### AIM OF THE EXERCISE
Tally how many lines in this material contain the word "CROSS", and reply only with the count.

### DATA IN THIS EXERCISE

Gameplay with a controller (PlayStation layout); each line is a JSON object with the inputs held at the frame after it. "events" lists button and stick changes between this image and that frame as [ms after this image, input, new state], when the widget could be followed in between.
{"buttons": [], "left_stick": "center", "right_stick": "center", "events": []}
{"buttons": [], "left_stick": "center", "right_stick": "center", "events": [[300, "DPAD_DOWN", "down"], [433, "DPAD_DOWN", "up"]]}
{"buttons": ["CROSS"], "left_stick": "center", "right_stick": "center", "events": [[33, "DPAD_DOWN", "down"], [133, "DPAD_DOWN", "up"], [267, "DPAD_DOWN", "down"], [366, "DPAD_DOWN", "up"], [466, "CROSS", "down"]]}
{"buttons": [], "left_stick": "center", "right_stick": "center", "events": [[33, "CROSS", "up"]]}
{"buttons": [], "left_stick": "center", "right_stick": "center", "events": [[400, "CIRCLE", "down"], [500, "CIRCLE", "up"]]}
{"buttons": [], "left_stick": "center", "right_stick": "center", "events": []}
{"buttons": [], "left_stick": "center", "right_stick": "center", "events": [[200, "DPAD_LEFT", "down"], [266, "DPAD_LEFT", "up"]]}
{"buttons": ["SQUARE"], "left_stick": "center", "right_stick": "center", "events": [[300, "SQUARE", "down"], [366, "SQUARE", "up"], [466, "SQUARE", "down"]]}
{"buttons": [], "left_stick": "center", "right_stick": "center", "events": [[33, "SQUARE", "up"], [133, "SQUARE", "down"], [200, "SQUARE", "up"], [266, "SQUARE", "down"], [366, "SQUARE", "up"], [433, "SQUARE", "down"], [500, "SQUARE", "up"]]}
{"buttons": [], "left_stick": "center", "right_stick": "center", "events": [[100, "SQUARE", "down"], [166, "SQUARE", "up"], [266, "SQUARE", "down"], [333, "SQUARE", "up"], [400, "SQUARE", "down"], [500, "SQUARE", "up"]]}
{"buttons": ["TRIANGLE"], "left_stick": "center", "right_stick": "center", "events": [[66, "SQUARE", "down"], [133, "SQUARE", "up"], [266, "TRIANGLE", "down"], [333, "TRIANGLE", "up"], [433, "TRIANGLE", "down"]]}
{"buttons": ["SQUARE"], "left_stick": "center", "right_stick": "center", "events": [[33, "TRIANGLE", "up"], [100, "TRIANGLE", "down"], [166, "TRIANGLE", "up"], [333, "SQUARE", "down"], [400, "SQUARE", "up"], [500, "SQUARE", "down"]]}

### RESULT OF THE TASK
2